Work order A: In the text on function types, what are the two types called that a function type depends on when functions are defined in curried form?
Work order B: Pick up the text on function types where it stops and continue it.

Selected passage:
★ ★ ★
= Function type =

In computer science and mathematical logic, a function type (or arrow type or exponential) is the type of a variable or parameter to which a function has or can be assigned, or an argument or result type of a higher-order function taking or returning a function.

A function type depends on the type of the parameters and the result type of the function (it, or more accurately the unapplied type constructor · → ·, is a higher-kinded type). In theoretical settings and programming languages where functions are defined in curried form, such as the simply typed lambda calculus, a function type depends on exactly two types, the domain A and the range B. Here a function type is often denoted A → B, following mathematical convention, or B^{A}, based on there existing exactly B^{A} (exponentially many) set-theoretic functions mappings A to B in the category of sets. The class of such maps or functions is called the exponential object. The act of currying makes the function type adjoint to the product type; this is explored in detail in the article on currying.

The function type can be considered to be a special case of the dependent product type, which among other properties, encompasses the idea of a polymorphic function.

== Programming languages ==
The syntax used for function types in several programming languages can be summarized, including an example type signature for the higher-order function composition function:

| Language |  | Notation | Example type signature |
| With first-class functions, parametric polymorphism | C# | Func<α_{1},α_{2},...,α_{n},ρ> | Func<A,C> compose(Func<B,C> f, Func<A,B> g); |
| Haskell | α -> ρ | compose :: (b -> c) -> (a -> b) -> a -> c |
| OCaml | α -> ρ | compose : ('b -> 'c) -> ('a -> 'b) -> 'a -> 'c |
| Scala | (α_{1},α_{2},...,α_{n}) => ρ | def compose[A, B, C](f: B => C, g: A => B): A => C |
| Standard ML | α -> ρ | compose : ('b -> 'c) -> ('a -> 'b) -> 'a -> 'c |
| Swift | α -> ρ | func compose<A,B,C>(f: (B) -> C, g: (A) -> B) -> (A) -> C |
| Rust | fn(α_{1},α_{2},...,α_{n}) -> ρ | fn compose<A, B, C>(f: fn(A) -> B, g: fn(B) -> C) -> fn(A) -> C |
| With first-class functions, without parametric polymorphism | Go | func(α_{1},α_{2},...,α_{n}) ρ | var compose func(func(int)int, func(int)int) func(int)int |
| C++, Objective-C, with blocks | ρ (^)(α_{1},α_{2},...,α_{n}) | int (^compose(int (^f)(int), int (^g)(int)))(int); |
| Without first-class functions, parametric polymorphism | C | ρ (*)(α_{1},α_{2},...,α_{n}) | int (*compose(int (*f)(int), int (*g)(int)))(int); |
| C++11 | Not unique. std::function<ρ (α_{1},α_{2},...,α_{n})> is the more general type (see below). | function<function<int(int)>(function<int(int)>, function<int(int)>)> compose; |

When looking at the example type signature of, for example C#, the type of the function compose is actually Func<Func<A,B>,Func<B,C>,Func<A,C>>.
★ ★ ★
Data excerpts

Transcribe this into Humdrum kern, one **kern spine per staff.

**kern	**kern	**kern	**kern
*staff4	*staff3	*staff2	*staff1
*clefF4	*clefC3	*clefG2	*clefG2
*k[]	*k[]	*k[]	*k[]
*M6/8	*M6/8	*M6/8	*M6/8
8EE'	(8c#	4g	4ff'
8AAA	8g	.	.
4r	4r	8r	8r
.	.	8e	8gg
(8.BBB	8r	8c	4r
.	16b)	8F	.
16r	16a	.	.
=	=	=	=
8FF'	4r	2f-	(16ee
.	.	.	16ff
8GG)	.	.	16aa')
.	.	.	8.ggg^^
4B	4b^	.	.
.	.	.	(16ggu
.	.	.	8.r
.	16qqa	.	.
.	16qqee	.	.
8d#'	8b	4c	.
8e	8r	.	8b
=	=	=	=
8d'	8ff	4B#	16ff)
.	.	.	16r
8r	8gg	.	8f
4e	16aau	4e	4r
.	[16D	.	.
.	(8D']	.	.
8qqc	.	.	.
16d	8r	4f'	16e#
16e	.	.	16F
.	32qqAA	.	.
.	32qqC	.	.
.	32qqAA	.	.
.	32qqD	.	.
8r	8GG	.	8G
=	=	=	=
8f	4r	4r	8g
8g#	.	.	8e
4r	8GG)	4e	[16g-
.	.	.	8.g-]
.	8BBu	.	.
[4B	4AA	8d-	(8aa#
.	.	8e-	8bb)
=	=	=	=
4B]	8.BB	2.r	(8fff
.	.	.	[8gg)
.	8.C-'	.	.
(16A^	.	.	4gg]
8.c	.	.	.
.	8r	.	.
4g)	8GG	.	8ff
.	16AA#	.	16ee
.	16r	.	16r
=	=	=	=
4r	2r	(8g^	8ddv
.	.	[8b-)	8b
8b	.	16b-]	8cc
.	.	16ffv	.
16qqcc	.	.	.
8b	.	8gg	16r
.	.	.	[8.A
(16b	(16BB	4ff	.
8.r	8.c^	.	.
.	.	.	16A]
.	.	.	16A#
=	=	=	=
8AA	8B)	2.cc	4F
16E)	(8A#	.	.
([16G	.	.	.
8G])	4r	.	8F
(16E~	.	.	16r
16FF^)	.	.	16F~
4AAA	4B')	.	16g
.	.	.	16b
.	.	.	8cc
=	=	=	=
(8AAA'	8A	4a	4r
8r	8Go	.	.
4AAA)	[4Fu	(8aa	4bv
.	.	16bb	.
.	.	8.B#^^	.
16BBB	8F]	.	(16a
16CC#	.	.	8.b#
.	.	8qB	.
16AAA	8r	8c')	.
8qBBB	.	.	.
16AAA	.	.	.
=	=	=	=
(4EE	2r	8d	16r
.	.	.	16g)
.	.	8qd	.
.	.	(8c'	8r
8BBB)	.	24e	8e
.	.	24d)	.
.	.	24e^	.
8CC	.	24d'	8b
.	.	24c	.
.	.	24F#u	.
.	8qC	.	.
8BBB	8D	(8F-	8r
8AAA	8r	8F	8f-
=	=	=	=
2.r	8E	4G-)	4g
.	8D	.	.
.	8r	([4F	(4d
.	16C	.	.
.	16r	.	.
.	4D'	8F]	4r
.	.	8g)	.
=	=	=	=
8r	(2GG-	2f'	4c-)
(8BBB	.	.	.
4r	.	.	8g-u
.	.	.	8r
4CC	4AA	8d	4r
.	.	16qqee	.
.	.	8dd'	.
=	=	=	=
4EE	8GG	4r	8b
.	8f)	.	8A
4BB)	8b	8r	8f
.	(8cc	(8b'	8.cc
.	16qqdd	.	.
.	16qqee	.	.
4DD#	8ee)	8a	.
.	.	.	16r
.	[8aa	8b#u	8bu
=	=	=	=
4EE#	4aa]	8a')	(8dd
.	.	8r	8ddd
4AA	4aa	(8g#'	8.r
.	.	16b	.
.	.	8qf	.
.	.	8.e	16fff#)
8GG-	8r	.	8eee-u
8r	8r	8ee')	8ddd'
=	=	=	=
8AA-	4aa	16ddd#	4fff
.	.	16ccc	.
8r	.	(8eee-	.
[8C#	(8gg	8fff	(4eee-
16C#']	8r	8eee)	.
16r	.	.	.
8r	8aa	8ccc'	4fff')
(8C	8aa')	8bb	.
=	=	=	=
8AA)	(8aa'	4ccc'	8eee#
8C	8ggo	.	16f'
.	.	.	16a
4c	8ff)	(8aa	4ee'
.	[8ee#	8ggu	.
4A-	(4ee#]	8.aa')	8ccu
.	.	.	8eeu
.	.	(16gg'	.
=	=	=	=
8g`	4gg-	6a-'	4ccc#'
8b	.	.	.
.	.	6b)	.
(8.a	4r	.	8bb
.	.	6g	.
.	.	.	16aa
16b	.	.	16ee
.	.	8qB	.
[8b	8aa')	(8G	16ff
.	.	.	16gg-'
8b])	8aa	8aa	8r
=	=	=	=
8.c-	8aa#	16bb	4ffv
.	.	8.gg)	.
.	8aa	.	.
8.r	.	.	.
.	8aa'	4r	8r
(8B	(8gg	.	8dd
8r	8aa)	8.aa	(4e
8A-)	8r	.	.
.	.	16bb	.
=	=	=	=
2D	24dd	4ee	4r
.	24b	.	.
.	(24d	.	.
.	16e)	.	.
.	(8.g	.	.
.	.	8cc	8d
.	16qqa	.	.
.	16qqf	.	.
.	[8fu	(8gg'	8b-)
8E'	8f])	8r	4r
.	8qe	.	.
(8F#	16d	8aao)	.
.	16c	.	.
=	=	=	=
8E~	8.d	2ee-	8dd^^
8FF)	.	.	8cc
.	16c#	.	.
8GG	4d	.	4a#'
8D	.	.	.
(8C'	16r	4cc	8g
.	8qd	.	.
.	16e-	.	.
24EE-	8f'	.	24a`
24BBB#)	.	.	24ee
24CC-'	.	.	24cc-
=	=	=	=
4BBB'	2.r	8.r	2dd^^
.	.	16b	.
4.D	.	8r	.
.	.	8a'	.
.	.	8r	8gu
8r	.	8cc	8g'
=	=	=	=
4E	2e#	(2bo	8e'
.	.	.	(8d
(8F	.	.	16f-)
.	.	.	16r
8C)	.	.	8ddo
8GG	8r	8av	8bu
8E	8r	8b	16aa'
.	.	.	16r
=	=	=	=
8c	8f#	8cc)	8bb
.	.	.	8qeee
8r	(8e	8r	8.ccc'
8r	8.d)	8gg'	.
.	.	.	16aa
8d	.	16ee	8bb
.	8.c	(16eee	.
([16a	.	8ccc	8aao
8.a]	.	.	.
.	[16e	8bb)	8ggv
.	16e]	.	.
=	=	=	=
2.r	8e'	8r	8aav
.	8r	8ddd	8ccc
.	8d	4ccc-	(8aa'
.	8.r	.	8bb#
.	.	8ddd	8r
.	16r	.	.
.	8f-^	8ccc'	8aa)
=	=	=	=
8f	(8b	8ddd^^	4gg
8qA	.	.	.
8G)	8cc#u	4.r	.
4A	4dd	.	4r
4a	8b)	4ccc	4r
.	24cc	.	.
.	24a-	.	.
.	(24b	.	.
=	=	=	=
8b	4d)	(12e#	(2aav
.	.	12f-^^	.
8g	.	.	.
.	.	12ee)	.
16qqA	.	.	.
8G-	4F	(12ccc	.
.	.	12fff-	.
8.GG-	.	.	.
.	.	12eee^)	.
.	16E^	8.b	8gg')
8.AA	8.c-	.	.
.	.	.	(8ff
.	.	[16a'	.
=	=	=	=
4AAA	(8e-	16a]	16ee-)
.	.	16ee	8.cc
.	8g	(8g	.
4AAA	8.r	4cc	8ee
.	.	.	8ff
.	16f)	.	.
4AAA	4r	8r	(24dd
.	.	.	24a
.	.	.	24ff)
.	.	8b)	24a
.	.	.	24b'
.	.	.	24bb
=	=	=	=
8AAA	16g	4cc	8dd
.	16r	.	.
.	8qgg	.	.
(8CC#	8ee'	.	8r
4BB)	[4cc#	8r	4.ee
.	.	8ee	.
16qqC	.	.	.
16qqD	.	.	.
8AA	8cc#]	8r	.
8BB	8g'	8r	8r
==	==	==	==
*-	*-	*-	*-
★ ★ ★
Exercise response A: The domain A and the range B.

Exercise response B:
Due to type erasure in C++11's std::function, it is more common to use templates for higher order function parameters and type inference (auto) for closures.

== Denotational semantics ==
The function type in programming languages does not correspond to the space of all set-theoretic functions. Given the countably infinite type of natural numbers as the domain and the Booleans as range, then there are an uncountably infinite number (2^{ℵ_{0}} = c) of set-theoretic functions between them. Clearly this space of functions is larger than the number of functions that can be defined in any programming language, as there exist only countably many programs (a program being a finite sequence of a finite number of symbols) and one of the set-theoretic functions effectively solves the halting problem.

Denotational semantics concerns itself with finding more appropriate models (called domains) to model programming language concepts such as function types. It turns out that restricting expression to the set of computable functions is not sufficient either if the programming language allows writing non-terminating computations (which is the case if the programming language is Turing complete). Expression must be restricted to the so-called continuous functions (corresponding to continuity in the Scott topology, not continuity in the real analytical sense). Even then, the set of continuous function contains the parallel-or function, which cannot be correctly defined in all programming languages.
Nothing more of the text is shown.